Ms Muthama described the situation as worrying. She assured that legal action would be taken against those responsible for the beastly action. The Children’s officer blamed the long school holiday occasioned by the Coronavirus pandemic for the upsurge and implored parents to take more responsibility over their children.
“As we celebrate this day here today, just within this Covid-19 period alone, some 4000 girls have been impregnated in our county!” Ms Muthama declared as she blamed parents for not taking keen interest in bringing up their children thus exposing them to the trickeries of wayward adults and bad peer influence.
She noted that following the partial lockdown of major towns like Nairobi and Mombasa due to Covid-19 pandemic, most parents had sent their children to the rural areas where they are being taken care of by aged grandparents who are unable to take keen care of the youths.
“These helpless grandmothers are not able to closely watch over the youths, and as a result the young ones are introduced to bad habits or even molested by peers and other unscrupulous people thus leading to such calamities such as these pregnancies,” she observed.

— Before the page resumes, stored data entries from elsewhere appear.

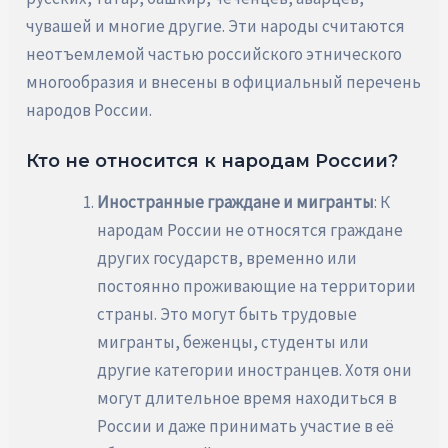
чувашей и многие другие. Эти народы считаются
неотъемлемой частью российского этнического
многообразия и внесены в официальный перечень
народов России.
Кто не относится к народам России?
Иностранные граждане и мигранты
: К
народам России не относятся граждане
других государств, временно или
постоянно проживающие на территории
страны. Это могут быть трудовые
мигранты, беженцы, студенты или
другие категории иностранцев. Хотя они
могут длительное время находиться в
России и даже принимать участие в её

She said it was not enough for the parents to send food and money from the towns for the children they had dumped at their own grandparents’ homes noting that it behooves them to stay with their children and mentor them.
“Parents should stay with their children so that they watch over them closely and provide appropriate guidance instead of dumping them at their grandparents’ homes claiming that they are protecting them from the Corona pandemic,” she noted.
At the same time Muthama urged those charged with the dispensation of justice to children to make deliberate efforts to eradicate delays in the process. She particularly called on the police to fast track cases involving children so that justice is dispensed with promptly and the children allowed to go on with building their lives.
She told those attending the celebrations whose theme was “Access to a child-friendly justice system in Africa” that delays in dispensation of justice to children amounted to denial of their rights.
“Cases involving children should take at most six months to resolve but here in Machakos some take up to two years or more,” she lamented.
Noting that delay of children’s cases amounted to a denial of their rights, she added, “Children attend court either as offenders, victims or witnesses, and every time a case drags, the children are being denied opportunity to either attend school or other matters that affect their future lives,” she noted.
The children’s officer similarly appealed to members of the society who are witnesses in cases involving children not to shy away from attending court, but come out and participate fully so that the cases are solved promptly.
And reacting to the shocking news, Machakos Women Representative Joyce Kasimbi condemned the wave of pregnancy among children and said local grassroots leaders should explain how it happened.
She said parliament would pass a law that will ensure that anybody who impregnates a child will be held responsible.
Similar sentiments were expressed by two DCI officers who warned of dire consequences.
Speaking when they joined children of at Mwisoo Children’s home in Kyawango, Maau-eli in Mwala, to celebrate the Day, Machakos Sub County DCI boss Rhoda Kanyi and her Mwala counterpart Catherine Kinoti said the law will be brought to bear on those found molesting minors.
“Men who sleep with minors must be warned that the law will definitely catch up with you,” they warned.